Countdown, Programm und Location mit Karte geben den Gästen alle Infos, bevor sie fragen müssen.
Das Problem: verstreute Informationen
Eine Hochzeitsplanung zerfällt in Kanäle. Zusagen kommen per WhatsApp, Musikwünsche als Sprachnachricht, wer vegan isst, steht in einem Chat von vor drei Wochen, und Allergien nennt niemand, weil nie jemand danach fragt.
Der Bruch liegt nicht beim Einladen, sondern beim Überblick behalten. Genau da setzt die Seite an: eine Struktur, die die Fragen stellt, statt darauf zu warten, dass Gäste von selbst darauf kommen.
Die Lösung für Gäste: ein Formular, das mitdenkt
Das RSVP fragt in einem Durchgang alles ab, was später fehlen würde: Zu- oder Absage, Personenzahl, Essenswunsch als Chips (Fleisch, Vegetarisch, Vegan), ein Freitextfeld für Allergien und Getränkevorlieben zum Ankreuzen.
Essen als feste Auswahl statt Freitext war eine bewusste Entscheidung: auswertbare Antworten statt „irgendwas ohne Fleisch bitte“. Wer die Seite später erneut öffnet, sieht seine eigene Zusage wieder und kann sie ändern, ganz ohne Login oder Passwort.
Die Lösung fürs Brautpaar: ein Blick genügt
Alle Eingaben laufen in einem versteckten Admin-Dashboard zusammen. Ganz oben stehen die Zahlen, die man wirklich braucht: Zusagen, Personen gesamt, wie viele vegetarisch, wie viele vegan.
Darunter eine Tabelle mit Name, Status, Personenzahl, Essen, Allergien und Getränken, dazu eigene Reiter für Musikwünsche, Spielideen, Geschenke und die Galerie. Was sonst zusammengesucht werden müsste, steht an einer Stelle und lässt sich direkt an die Location weitergeben.

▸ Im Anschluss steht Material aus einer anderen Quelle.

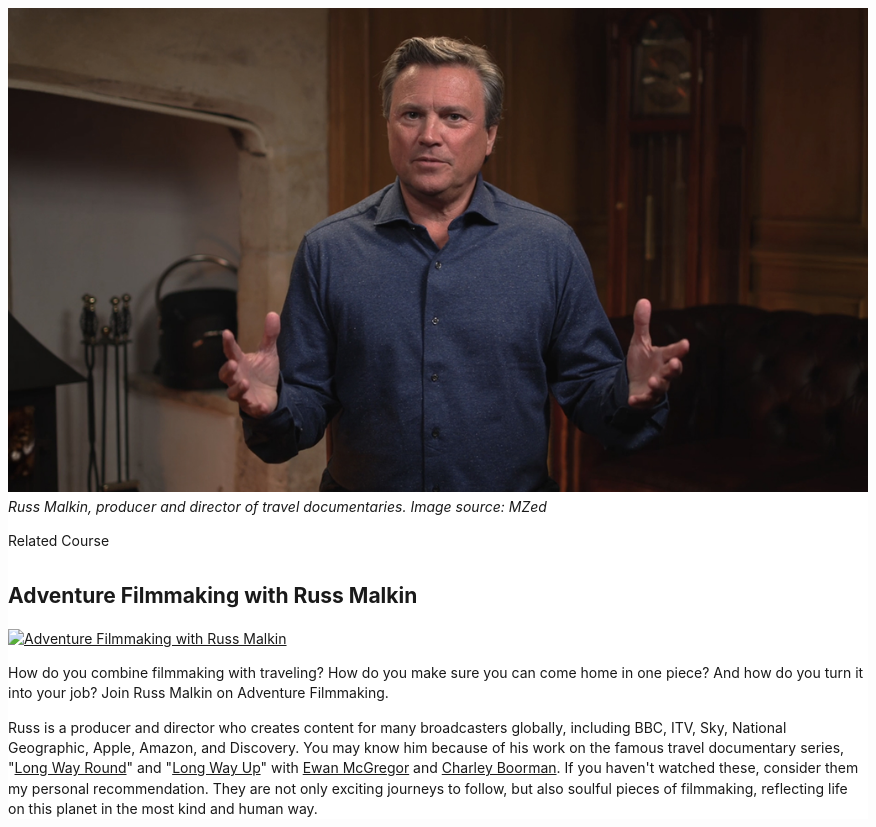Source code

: ![Travel documentary expert Russ Malkin](/assets/images/posts/preparing-for-travel-documentary-russ-malkin.jpg)
*Russ Malkin, producer and director of travel documentaries. Image source: MZed*

Related Course

## Adventure Filmmaking with Russ Malkin

[![Adventure Filmmaking with Russ Malkin](https://www.cined.com/content/uploads/2023/06/deffeba9f7e4a5d36e84dc55b75f5811.jpg)](https://www.mzed.com/courses/adventure-filmmaking-russ-malkin?tap_a=17272-420962&tap_s=3897887-d89a01)

How do you combine filmmaking with traveling? How do you make sure you can come home in one piece? And how do you turn it into your job? Join Russ Malkin on Adventure Filmmaking.

Russ is a producer and director who creates content for many broadcasters globally, including BBC, ITV, Sky, National Geographic, Apple, Amazon, and Discovery. You may know him because of his work on the famous travel documentary series, "[Long Way Round](https://tv.apple.com/show/long-way-round/umc.cmc.13c4zk3hpybm6u0cfk1x0vyi)" and "[Long Way Up](https://tv.apple.com/show/long-way-up/umc.cmc.1nv0tluok21c2f8549mdjqdnh)" with [Ewan McGregor](https://www.imdb.com/name/nm0000191/) and [Charley Boorman](https://www.imdb.com/name/nm0095564/?ref_=nv_sr_srsg_0_tt_5_nm_3_q_Charley%2520Boorman). If you haven't watched these, consider them my personal recommendation. They are not only exciting journeys to follow, but also soulful pieces of filmmaking, reflecting life on this planet in the most kind and human way.

<iframe loading="lazy" title="Long Way Round Trailer" width="500" height="281" src="https://www.youtube-nocookie.com/embed/yl7MrW9Fe7Y?feature=oembed" frameborder="0" allow="accelerometer; autoplay; clipboard-write; encrypted-media; gyroscope; picture-in-picture; web-share" referrerpolicy="strict-origin-when-cross-origin" allowfullscreen="" data-rocket-lazyload="fitvidscompatible" data-lazy-src="https://www.youtube-nocookie.com/embed/yl7MrW9Fe7Y?feature=oembed" data-ll-status="loaded"></iframe>
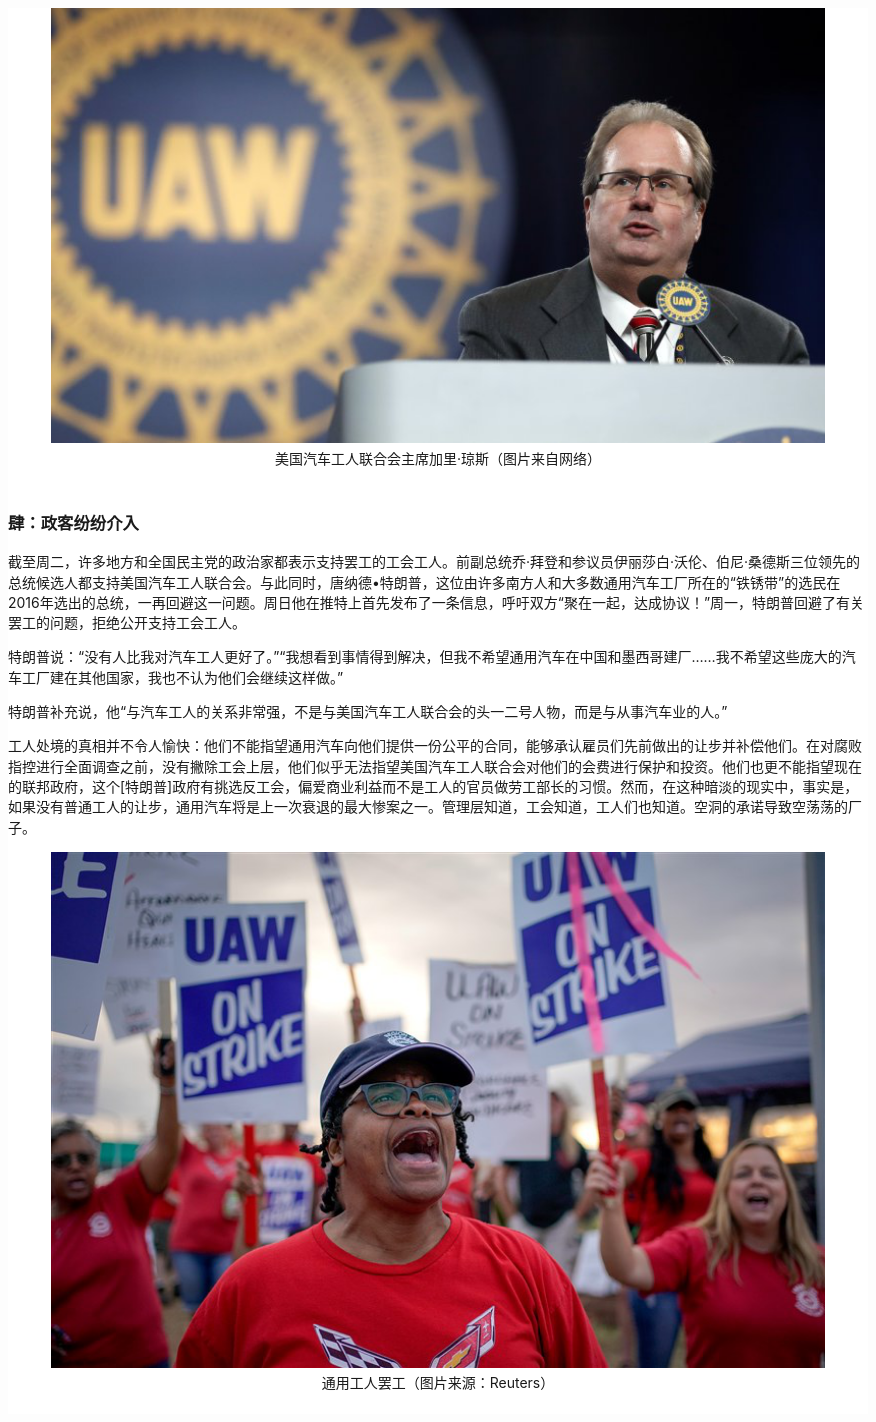 <div style="text-align:center"><img src="/images/100206.png" width="90%"><br>美国汽车工人联合会主席加里·琼斯（图片来自网络）</div><br>

<h3>肆：政客纷纷介入</h3>

截至周二，许多地方和全国民主党的政治家都表示支持罢工的工会工人。前副总统乔·拜登和参议员伊丽莎白·沃伦、伯尼·桑德斯三位领先的总统候选人都支持美国汽车工人联合会。与此同时，唐纳德•特朗普，这位由许多南方人和大多数通用汽车工厂所在的“铁锈带”的选民在2016年选出的总统，一再回避这一问题。周日他在推特上首先发布了一条信息，呼吁双方“聚在一起，达成协议！”周一，特朗普回避了有关罢工的问题，拒绝公开支持工会工人。

特朗普说：“没有人比我对汽车工人更好了。”“我想看到事情得到解决，但我不希望通用汽车在中国和墨西哥建厂……我不希望这些庞大的汽车工厂建在其他国家，我也不认为他们会继续这样做。”

特朗普补充说，他“与汽车工人的关系非常强，不是与美国汽车工人联合会的头一二号人物，而是与从事汽车业的人。”

工人处境的真相并不令人愉快：他们不能指望通用汽车向他们提供一份公平的合同，能够承认雇员们先前做出的让步并补偿他们。在对腐败指控进行全面调查之前，没有撇除工会上层，他们似乎无法指望美国汽车工人联合会对他们的会费进行保护和投资。他们也更不能指望现在的联邦政府，这个[特朗普]政府有挑选反工会，偏爱商业利益而不是工人的官员做劳工部长的习惯。然而，在这种暗淡的现实中，事实是，如果没有普通工人的让步，通用汽车将是上一次衰退的最大惨案之一。管理层知道，工会知道，工人们也知道。空洞的承诺导致空荡荡的厂子。

<div style="text-align:center"><img src="/images/100207.png" width="90%"><br>通用工人罢工（图片来源：Reuters）</div><br>

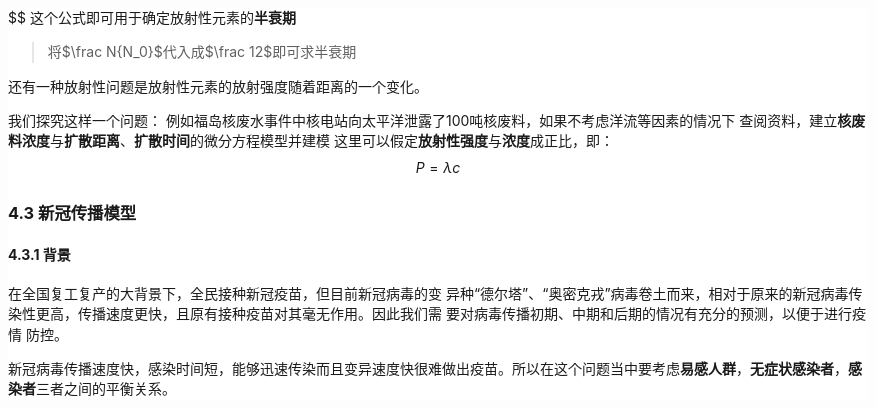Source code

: $$
这个公式即可用于确定放射性元素的**半衰期**

> 将$\frac N{N_0}$代入成$\frac 12$即可求半衰期

还有一种放射性问题是放射性元素的放射强度随着距离的一个变化。 

我们探究这样一个问题： 
例如福岛核废水事件中核电站向太平洋泄露了100吨核废料，如果不考虑洋流等因素的情况下 
查阅资料，建立**核废料浓度**与**扩散距离**、**扩散时间**的微分方程模型并建模 
这里可以假定**放射性强度**与**浓度**成正比，即：
$$
P=\lambda c
$$

### 4.3 新冠传播模型

#### 4.3.1 背景

在全国复工复产的大背景下，全民接种新冠疫苗，但目前新冠病毒的变 异种“德尔塔”、“奥密克戎”病毒卷土而来，相对于原来的新冠病毒传 染性更高，传播速度更快，且原有接种疫苗对其毫无作用。因此我们需 要对病毒传播初期、中期和后期的情况有充分的预测，以便于进行疫情 防控。 

新冠病毒传播速度快，感染时间短，能够迅速传染而且变异速度快很难做出疫苗。所以在这个问题当中要考虑**易感人群**，**无症状感染者**，**感染者**三者之间的平衡关系。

Geschenke: nichts doppelt, nichts verraten
Die Geschenke-Seite ist bewusst keine klassische Wunschliste. Jeder Vorschlag trägt nur einen Status, „Verfügbar“ oder „Vergeben“. Wer etwas übernimmt, markiert es, und für alle anderen ist es sichtbar weg.
In der Datenbank steht dabei nur ein Ja/Nein, kein Name. Doppelkäufe sind technisch ausgeschlossen, ohne dass das Brautpaar erfährt, wer was ausgesucht hat, die Überraschung bleibt.
Technik dahinter
Die App ist eine React-19-SPA mit Vite und Tailwind. Alle Gäste-Eingaben liegen in einer Supabase-Postgres-Datenbank mit Row Level Security, Fotos und Videos in Storage-Buckets. Der Admin-Bereich hängt an Supabase Auth und ist über einen versteckten Einstieg erreichbar.
Für die Musikwunsch-Suche läuft ein kleiner Express-Server als Proxy, damit die Spotify-Schlüssel nie im Browser landen. Sonderfälle wie „Absage nach Zusage“ waren von Anfang an mitgedacht, statt sie später nachzurüsten.